▶ _Exercises_
**a)** Repeat word for word the part of the Python file objects thread starting at "If you want" and ending at "f if line.startswith('0'))".
**b)** Carry on writing the Python file objects thread from its last line.

Reputation: 713

Python file variable - what is it?

I just started with Python, and since my background is in more low-level languages (java, C++), i just cant really get some things.

So, in python one can create a file variable, by opening a text file, for example, and then iterate through its lines like this:

f = open(sys.argv[1])
for line in f:
    #do something

However, if i try f[0] the interpreter gives an error. So what structure does f object have and how do i know in general, if i can apply for ... in ... : loop to an object?

Upvotes: 5

Answers (10)

7stud

Reputation: 48609

1) f is not a list. Is there any book, tutorial, or website that told you f is a list? If not, why do you think you can treat f as a list? You certainly can't treat a file in C++ or Java as an array can you? Why not?

2) In python, a for loop does the following things:

a) The for loop calls __iter__() on the object to the right of 'in', 
   e.g. f.__iter__(). 

b) The for loop repeatedly calls next() (or __next__() in python 3) on whatever 
   f.__iter__() returns.

So f.__iter__() can return an object to do whatever it wants when next() is called on it. It just so happens that Guido decided that the object returned by a f.__iter__() should provide lines from the file when its next() method is called.

how do i know in general, if i can apply for ... in ... : loop to an object?

If the object has an __iter__() method, and the __iter__() method returns an object with a next() method, you can apply a for-in loop to it. Or in other words, you learn from experience which objects implement the iterator protocol.

Upvotes: 4

Blender

Reputation: 298364

f is a file object. The documentation lists its structure, so I'll only explain a the indexing/iterating behavior.

An object is indexable only if it implements __getitem__, which you can check by calling hasattr(f, '__getitem__') or just calling f[0] and seeing if it throws an error. In fact, that's exactly what your error message tells you:

TypeError: 'file' object has no attribute '__getitem__'

File objects are not indexable. You can call f.readlines() and return a list of lines, which itself is indexable.

Objects that implement __iter__ are iterable with the for ... in ... syntax. Now there are actually two types of iterable objects: container objects and iterator objects. Iterator objects implement two methods: __iter__ and __next__. Container objects implement only __iter__ and return an iterator object, which is actually what you're iterating over. File objects are their own iterators, as they implement both methods.

If you want to get the next item in an iterable, you can use the next() function:

first_line = next(f)
second_line = next(f)
next_line_that_starts_with_0 = next(line for line in f if line.startswith('0'))

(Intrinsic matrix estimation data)
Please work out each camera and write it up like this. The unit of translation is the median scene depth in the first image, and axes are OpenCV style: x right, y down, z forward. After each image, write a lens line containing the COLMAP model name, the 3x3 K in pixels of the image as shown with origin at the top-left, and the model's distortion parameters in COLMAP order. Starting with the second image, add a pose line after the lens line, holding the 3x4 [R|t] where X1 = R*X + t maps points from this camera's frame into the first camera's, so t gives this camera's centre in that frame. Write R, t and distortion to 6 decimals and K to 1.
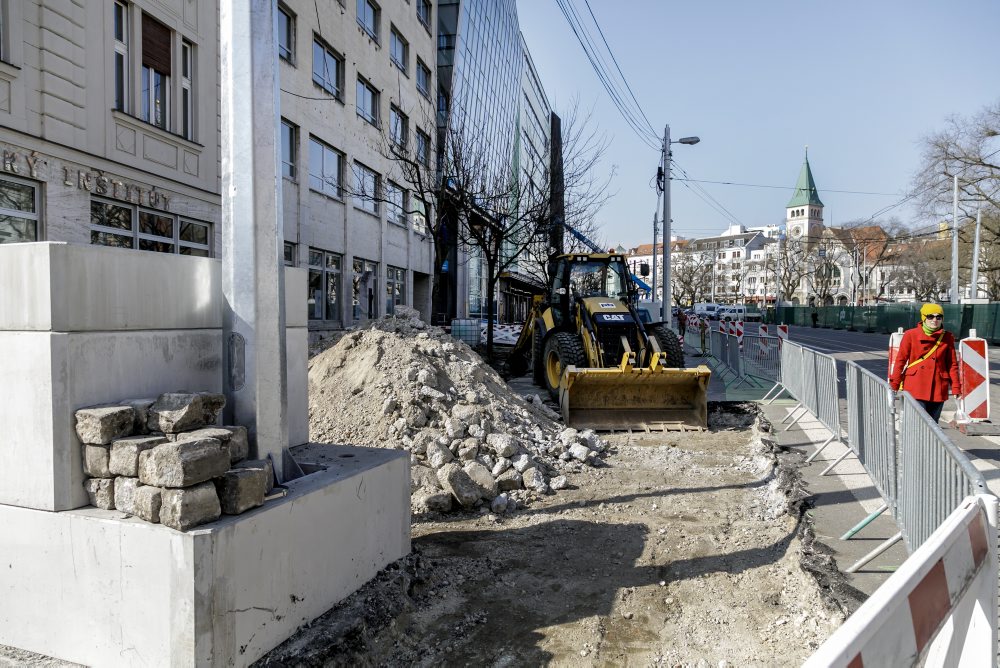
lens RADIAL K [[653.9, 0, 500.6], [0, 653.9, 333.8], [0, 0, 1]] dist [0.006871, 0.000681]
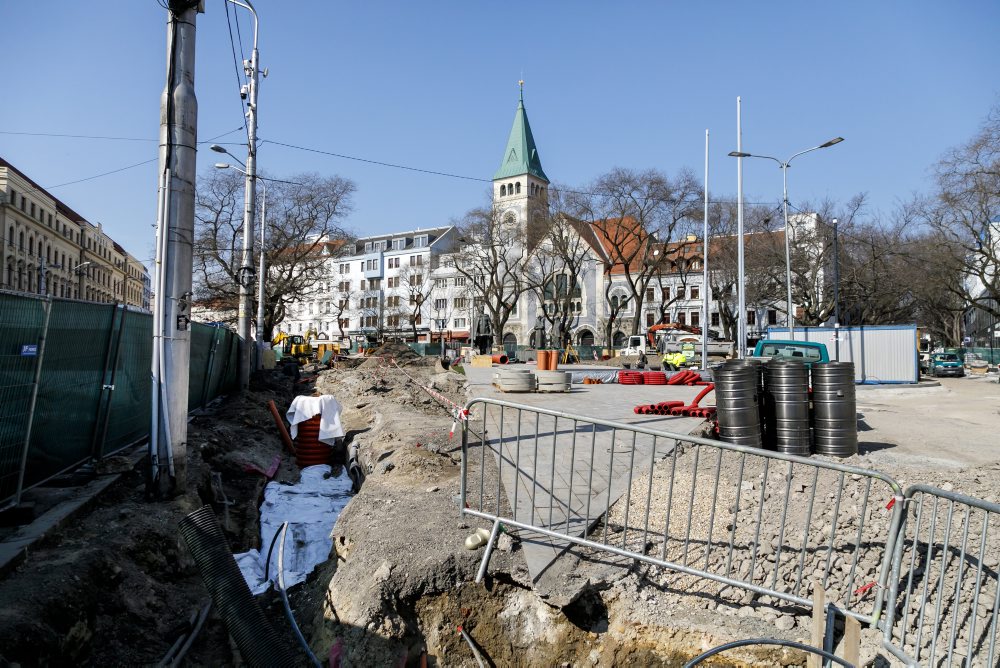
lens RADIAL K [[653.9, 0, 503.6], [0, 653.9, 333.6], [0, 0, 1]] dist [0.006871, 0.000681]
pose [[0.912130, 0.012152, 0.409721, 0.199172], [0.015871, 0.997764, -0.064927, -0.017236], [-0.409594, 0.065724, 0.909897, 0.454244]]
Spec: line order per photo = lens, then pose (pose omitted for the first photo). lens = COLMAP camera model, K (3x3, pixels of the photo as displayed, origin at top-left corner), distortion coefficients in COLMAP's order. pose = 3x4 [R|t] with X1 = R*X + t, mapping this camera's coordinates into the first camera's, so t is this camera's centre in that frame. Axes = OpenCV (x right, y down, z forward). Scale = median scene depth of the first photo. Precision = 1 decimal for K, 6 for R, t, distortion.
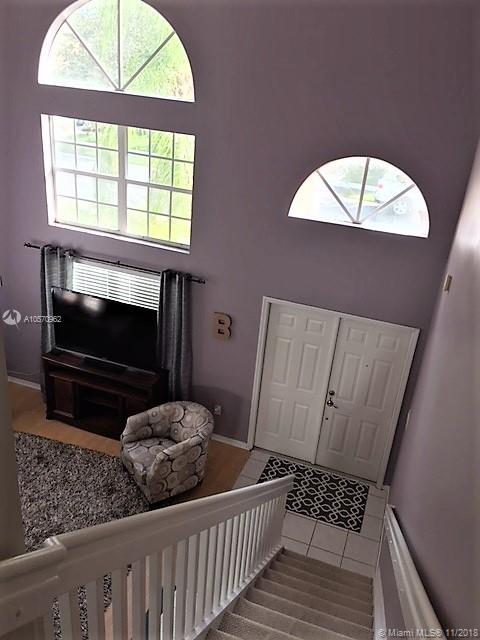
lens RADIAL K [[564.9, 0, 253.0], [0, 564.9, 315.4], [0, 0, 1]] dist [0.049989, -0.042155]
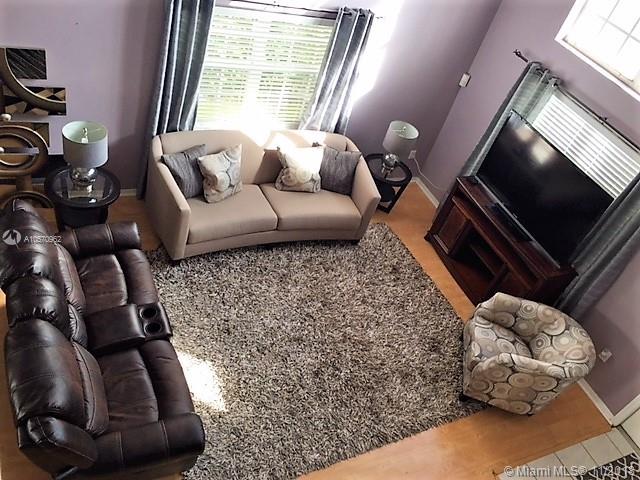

▶ _Responses in order_
**a)**
If you want to get the next item in an iterable, you can use the next() function:

first_line = next(f)
second_line = next(f)
next_line_that_starts_with_0 = next(line for line in f if line.startswith('0'))

**b)**
One word of caution: iterables generally aren't "rewindable", so once you progress through the iterable, you can't really go back. To "rewind" a file object, you can use f.seek(0), which will set the current position back to the beginning of the file.

Upvotes: 9

octopusgrabbus

Reputation: 10695

Once you create f, it's a file object. readlines is one of the file object's methods. The

for line in f.readlines():

starts a loop that allows other code you write to process line of the file at a time. You can use the for loop, because the object returned from readlines() is iterable.

Upvotes: 0

steveha

Reputation: 76725

In Python, every data item is a Python object. So whatever is returned to you by open() is an object; specifically, it is a file object, which represents a file handle.

You already know how to do this:

handle = open("some_file.txt, "r")

This is, conceptually, very similar to the equivalent in C:

FILE *handle;

handle = fopen("some_file.txt", "r");

In C, the only useful thing you can do with that handle variable is to pass it to calls like fread(). In Python, the object has method functions associated with it. So, here is C to read 100 bytes from a file and then close it:

FILE *handle;

handle = fopen("some_file.txt", "r");
result = fread(buffer, 1, 100 handle);  // read 100 bytes into buffer
fclose(handle);

And here is equivalent Python:

handle = open("some_file.txt", "r");
handle.read(100)
handle.close()

A good way to find out more about Python functions and objects is to use the built-in help() command from the Python prompt. Try help(open) and it doesn't tell you much, but does tell you that it returns a file object. So then try help(file) and now you get a whole lot of information. You can read about the .close() method, .read(), and others such as .readlines().

But the one that confused you was iterating the handle object. Since a very common case is reading lines from a file, Python makes file handles work as an iterator, and when you iterate you get one line at a time from the file.

List objects in Python are both indexable and iterable, so if you have a list named a you can both do a[i] or for x in a:. Looking up an item by position, a[i], is indexing. File handle objects do not support indexing but do support iteration.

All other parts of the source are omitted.